Un progetto che guarda al futuro

Si chiamerà “Progetto Socio-Sanitario-Ambientale” il nuovo modello educativo che l’Associazione Dell’Acqua ha programmato, per il terzo anno consecutivo, per sensibilizzare gli studenti delle Scuole Secondarie di 1° grado di Busto Arsizio, Gallarate, Castellanza, Valle Olona e zone limitrofe.

E’ quanto emerso dall’incontro svoltosi nei giorni scorsi nella cornice del Golf Club Le Robinie con l’equipe medica che ha anche esaminato gli obiettivi raggiunti con l’articolata azione che ha coinvolto circa 10.000 studenti di trenta plessi.

È stato inoltre affrontato l’aspetto familiare per l’importanza che riveste sotto il profilo informativo-
educativo e il tema delle vaccinazioni, oggetto di recenti e inutili polemiche, e giudicato prioritario per salvaguardare l’impianto della riforma sanitaria. L’attenzione partecipativa dei giovani – agevolata da mirate ricerche impostate dai Docenti – è risultata eccellente nonostante la complessità delle problematiche con al centro il benessere della persona, la dispersione scolastica e la sessualità consapevole per evitare le gravi conseguenze dell’AIDS. Ancora: l’esigenza di una corretta alimentazione, la lotta contro il fumo, le droghe, la ludopatia, considerata la preoccupante escalation generazionale. Oltre alle nuove tecnologie e alla mancanza di consapevolezza della differenza tra l’identità reale e virtuale, all’indispensabile conoscenza del Primo Soccorso e come funziona il Servizio Sanitario Nazionale. Argomenti raccolti in un apposito Report inserito nel bimestrale Busto Domani, diffuso attraverso le farmacie cittadine e che rappresenta un prezioso strumento di consultazione. Esaminate anche le “disposizioni concernenti la donazione e la distribuzione di prodotti alimentare ai fini di solidarietà
sociale per la limitazione degli sprechi” (legge n° 166 con la parlamentare varesina on. Gadda prima firmataria). Al pari della lotta alle fonti inquinanti che gravano anche sul nostro territorio oltre al dramma degli incendi, spesso dolosi, che hanno incenerito migliaia di ettari di macchia mediterranea causando ingenti danni – non solo economici – alla collettività.

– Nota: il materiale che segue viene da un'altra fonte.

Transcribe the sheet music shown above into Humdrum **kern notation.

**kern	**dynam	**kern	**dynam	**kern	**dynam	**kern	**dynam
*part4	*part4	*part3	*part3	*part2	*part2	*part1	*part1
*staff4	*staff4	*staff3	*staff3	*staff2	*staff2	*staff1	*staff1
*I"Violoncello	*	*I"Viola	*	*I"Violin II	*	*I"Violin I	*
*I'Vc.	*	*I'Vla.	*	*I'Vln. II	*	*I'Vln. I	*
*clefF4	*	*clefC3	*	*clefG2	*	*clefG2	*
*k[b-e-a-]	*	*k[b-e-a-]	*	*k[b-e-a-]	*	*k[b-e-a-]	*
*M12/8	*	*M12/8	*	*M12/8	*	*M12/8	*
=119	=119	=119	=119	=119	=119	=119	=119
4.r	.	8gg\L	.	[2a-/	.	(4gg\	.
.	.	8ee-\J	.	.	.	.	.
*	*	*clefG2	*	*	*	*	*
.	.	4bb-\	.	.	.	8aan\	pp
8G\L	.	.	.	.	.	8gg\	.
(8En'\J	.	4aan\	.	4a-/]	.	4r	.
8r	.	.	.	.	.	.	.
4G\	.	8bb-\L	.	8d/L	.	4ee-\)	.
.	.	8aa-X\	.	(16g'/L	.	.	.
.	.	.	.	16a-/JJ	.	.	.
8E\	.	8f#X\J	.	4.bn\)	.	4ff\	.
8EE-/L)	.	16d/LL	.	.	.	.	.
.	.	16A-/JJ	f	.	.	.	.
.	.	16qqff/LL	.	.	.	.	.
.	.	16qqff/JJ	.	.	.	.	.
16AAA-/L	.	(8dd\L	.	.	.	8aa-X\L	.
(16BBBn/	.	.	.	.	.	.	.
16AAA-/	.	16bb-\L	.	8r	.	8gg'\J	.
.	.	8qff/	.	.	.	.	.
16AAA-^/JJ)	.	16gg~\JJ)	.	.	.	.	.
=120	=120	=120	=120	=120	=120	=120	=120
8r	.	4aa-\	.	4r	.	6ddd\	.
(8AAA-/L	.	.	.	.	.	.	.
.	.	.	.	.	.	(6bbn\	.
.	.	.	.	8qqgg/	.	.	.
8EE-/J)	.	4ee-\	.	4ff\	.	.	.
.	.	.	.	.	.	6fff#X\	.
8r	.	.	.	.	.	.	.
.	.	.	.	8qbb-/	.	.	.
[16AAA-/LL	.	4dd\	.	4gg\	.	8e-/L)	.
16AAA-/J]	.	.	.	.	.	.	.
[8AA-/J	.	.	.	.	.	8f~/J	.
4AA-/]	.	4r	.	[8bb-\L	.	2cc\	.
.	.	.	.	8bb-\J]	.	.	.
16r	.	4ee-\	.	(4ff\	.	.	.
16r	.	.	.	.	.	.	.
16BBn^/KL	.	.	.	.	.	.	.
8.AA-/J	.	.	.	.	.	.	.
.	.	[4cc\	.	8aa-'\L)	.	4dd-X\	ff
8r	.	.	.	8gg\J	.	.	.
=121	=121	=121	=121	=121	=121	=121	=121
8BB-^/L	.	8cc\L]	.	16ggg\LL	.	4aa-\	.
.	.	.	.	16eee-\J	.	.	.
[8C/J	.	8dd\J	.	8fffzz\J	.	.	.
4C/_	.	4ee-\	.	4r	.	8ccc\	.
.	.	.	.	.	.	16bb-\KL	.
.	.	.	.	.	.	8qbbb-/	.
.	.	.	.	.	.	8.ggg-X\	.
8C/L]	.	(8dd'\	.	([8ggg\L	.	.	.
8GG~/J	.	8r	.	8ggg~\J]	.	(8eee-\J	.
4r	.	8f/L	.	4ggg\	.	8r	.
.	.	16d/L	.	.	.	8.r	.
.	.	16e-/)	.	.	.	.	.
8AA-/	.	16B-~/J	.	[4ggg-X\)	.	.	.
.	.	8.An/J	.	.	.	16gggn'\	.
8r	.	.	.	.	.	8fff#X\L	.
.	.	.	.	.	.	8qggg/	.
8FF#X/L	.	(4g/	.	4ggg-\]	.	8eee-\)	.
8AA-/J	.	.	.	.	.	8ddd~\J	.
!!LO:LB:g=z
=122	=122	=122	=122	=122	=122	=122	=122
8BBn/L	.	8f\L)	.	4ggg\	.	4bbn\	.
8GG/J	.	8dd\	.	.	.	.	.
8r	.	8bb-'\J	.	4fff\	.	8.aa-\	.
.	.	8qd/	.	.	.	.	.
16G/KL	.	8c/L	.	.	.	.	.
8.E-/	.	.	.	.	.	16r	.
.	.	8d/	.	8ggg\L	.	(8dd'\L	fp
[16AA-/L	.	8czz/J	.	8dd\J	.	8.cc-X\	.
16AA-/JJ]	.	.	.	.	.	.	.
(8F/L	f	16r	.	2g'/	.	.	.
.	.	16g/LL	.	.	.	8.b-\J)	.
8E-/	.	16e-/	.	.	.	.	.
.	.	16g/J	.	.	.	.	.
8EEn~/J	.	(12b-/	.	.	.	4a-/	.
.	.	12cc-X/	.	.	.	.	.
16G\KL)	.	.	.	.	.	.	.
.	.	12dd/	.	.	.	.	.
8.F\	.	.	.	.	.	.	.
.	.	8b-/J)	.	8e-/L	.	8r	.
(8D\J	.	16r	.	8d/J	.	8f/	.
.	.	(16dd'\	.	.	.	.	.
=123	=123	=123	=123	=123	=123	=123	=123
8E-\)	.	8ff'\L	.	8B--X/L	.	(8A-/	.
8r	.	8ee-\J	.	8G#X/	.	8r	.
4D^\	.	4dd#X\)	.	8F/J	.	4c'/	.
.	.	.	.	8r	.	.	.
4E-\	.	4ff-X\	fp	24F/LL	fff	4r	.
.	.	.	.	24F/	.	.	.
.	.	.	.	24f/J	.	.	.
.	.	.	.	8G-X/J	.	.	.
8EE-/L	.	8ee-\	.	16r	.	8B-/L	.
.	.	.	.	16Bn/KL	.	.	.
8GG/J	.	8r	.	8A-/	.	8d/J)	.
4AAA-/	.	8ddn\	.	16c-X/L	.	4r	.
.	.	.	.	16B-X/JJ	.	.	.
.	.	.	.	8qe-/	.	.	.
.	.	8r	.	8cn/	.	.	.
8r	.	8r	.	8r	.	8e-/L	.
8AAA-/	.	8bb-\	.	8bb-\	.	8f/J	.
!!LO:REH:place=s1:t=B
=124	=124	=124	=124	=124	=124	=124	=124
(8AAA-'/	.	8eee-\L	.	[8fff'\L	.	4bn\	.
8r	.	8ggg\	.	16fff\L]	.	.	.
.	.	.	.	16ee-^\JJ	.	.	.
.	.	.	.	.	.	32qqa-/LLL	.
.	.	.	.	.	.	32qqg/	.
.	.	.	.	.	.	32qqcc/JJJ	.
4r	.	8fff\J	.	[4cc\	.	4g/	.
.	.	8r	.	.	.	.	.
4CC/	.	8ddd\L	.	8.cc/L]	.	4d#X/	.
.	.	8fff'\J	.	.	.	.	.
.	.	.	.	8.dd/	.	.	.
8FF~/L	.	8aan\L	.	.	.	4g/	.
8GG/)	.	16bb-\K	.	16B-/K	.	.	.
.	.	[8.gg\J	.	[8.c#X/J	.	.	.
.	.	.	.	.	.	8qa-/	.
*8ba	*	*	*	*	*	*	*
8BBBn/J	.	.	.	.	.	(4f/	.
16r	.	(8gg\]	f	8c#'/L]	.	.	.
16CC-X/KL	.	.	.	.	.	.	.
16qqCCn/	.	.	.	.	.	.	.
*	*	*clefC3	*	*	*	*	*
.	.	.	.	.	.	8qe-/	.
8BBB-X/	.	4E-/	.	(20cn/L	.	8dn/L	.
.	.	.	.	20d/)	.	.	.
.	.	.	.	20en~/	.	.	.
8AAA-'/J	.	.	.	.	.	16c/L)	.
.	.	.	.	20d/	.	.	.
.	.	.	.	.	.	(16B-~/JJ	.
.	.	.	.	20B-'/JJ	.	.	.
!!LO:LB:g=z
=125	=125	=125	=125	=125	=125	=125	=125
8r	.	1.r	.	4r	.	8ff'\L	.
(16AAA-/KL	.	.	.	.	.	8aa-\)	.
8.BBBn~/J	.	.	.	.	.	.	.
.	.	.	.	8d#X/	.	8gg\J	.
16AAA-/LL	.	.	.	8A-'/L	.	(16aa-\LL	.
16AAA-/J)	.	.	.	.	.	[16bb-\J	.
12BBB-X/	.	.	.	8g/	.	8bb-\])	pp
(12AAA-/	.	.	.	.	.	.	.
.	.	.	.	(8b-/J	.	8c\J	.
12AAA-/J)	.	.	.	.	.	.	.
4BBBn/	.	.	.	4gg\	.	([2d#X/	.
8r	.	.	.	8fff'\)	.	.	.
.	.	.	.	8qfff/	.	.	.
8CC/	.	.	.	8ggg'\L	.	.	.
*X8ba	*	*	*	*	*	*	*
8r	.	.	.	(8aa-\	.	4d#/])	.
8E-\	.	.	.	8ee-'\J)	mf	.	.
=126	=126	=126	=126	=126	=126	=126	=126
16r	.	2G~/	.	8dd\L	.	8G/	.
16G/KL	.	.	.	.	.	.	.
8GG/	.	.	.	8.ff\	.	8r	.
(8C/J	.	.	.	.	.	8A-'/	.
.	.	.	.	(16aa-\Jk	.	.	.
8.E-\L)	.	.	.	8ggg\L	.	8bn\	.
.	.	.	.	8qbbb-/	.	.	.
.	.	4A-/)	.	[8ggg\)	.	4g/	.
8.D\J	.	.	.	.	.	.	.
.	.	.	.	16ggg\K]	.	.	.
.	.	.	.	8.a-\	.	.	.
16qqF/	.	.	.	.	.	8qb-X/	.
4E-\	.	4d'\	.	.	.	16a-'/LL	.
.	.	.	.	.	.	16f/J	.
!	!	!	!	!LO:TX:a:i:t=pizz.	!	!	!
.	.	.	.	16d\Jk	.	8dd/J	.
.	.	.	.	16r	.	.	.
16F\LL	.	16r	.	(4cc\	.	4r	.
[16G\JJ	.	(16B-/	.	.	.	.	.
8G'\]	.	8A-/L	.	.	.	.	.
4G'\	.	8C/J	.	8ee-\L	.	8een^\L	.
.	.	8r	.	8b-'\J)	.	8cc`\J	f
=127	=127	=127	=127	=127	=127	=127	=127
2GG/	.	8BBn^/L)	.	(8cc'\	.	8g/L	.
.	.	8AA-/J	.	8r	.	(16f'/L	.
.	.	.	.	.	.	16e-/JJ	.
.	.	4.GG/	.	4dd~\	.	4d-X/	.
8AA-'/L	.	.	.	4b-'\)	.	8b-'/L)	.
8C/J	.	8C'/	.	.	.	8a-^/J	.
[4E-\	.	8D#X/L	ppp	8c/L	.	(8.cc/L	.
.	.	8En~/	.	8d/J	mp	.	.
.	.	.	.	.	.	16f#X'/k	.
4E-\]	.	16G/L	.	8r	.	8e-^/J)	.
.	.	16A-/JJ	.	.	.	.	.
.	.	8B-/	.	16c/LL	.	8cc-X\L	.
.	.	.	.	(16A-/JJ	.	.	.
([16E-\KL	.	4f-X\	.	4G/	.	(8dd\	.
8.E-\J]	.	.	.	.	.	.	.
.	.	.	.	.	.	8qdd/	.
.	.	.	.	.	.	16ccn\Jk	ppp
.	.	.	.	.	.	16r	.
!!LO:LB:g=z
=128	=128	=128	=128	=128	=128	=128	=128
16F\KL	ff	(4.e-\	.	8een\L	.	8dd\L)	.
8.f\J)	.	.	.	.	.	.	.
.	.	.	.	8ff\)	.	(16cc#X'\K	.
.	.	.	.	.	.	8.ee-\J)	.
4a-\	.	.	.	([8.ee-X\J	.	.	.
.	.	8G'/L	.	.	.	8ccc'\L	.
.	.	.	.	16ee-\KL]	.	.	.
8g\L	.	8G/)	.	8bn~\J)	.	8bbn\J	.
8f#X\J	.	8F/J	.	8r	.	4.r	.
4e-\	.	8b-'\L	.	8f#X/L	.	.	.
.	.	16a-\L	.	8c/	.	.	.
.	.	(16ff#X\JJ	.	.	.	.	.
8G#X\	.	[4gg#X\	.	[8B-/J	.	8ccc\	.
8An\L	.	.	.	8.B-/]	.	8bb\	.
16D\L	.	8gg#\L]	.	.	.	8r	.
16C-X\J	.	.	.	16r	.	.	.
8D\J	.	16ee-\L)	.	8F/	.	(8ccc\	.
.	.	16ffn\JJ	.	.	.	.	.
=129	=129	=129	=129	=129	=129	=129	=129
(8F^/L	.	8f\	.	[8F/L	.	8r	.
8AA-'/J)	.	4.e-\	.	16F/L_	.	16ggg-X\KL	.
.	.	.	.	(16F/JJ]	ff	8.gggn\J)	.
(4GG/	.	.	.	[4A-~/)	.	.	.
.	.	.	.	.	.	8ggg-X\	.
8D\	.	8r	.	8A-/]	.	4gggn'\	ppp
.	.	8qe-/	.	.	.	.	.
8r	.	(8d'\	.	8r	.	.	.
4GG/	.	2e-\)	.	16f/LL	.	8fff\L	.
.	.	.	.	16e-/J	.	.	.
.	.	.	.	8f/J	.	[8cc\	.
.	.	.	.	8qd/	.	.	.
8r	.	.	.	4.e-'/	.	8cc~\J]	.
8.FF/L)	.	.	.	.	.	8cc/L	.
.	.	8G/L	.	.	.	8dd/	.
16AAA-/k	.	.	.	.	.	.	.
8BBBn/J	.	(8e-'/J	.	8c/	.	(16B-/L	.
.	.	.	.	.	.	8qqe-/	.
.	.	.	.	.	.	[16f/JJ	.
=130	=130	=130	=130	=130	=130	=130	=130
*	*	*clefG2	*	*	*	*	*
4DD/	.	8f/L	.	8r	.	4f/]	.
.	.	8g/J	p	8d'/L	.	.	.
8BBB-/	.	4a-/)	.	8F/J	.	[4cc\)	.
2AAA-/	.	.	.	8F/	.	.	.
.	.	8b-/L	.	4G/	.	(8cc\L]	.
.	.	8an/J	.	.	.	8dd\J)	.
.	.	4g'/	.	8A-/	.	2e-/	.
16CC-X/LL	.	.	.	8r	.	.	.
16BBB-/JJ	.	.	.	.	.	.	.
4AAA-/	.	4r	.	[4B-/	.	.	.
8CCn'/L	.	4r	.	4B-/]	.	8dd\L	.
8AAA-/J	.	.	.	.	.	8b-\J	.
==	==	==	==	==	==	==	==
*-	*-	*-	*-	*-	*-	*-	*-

È stata così riaffermata la validità del Progetto che l’Associazione Dell’Acqua rilancia grazie alla determinante collaborazione di qualificata Equipe Medica e autorevoli professionisti. Un’azione meritoria, patrocinata da importanti Enti pubblici e privati, con l’auspicio che le Istituzioni sostengano un metodo di sensibilizzazione tra i più innovativi.

L’interessante meeting si è concluso con la consegna del volume “Chicco d’Oro”, un libro per ragazzi che ripercorre lo straordinario successo imprenditoriale di Lino Faccincani (ha finanziato la ristrutturazione dell’OPAI di Olgiate Olona). Inoltre, un’artistica pergamena autografata dai “Soci d’Onore” recentemente proclamati dall’Associazione Dell’Acqua (il mecenate Faccincani, l’imprenditrice Antonella Gisti e il già Sindaco di Busto Gigi Farioli) ha esaltato un progetto di rilevanti dimensioni: un contributo per migliorare la riforma sanitaria con protagonista l’Associazione dedicata a Enrico Dell’Acqua, il pioniere dell’imprenditorialità bustocca.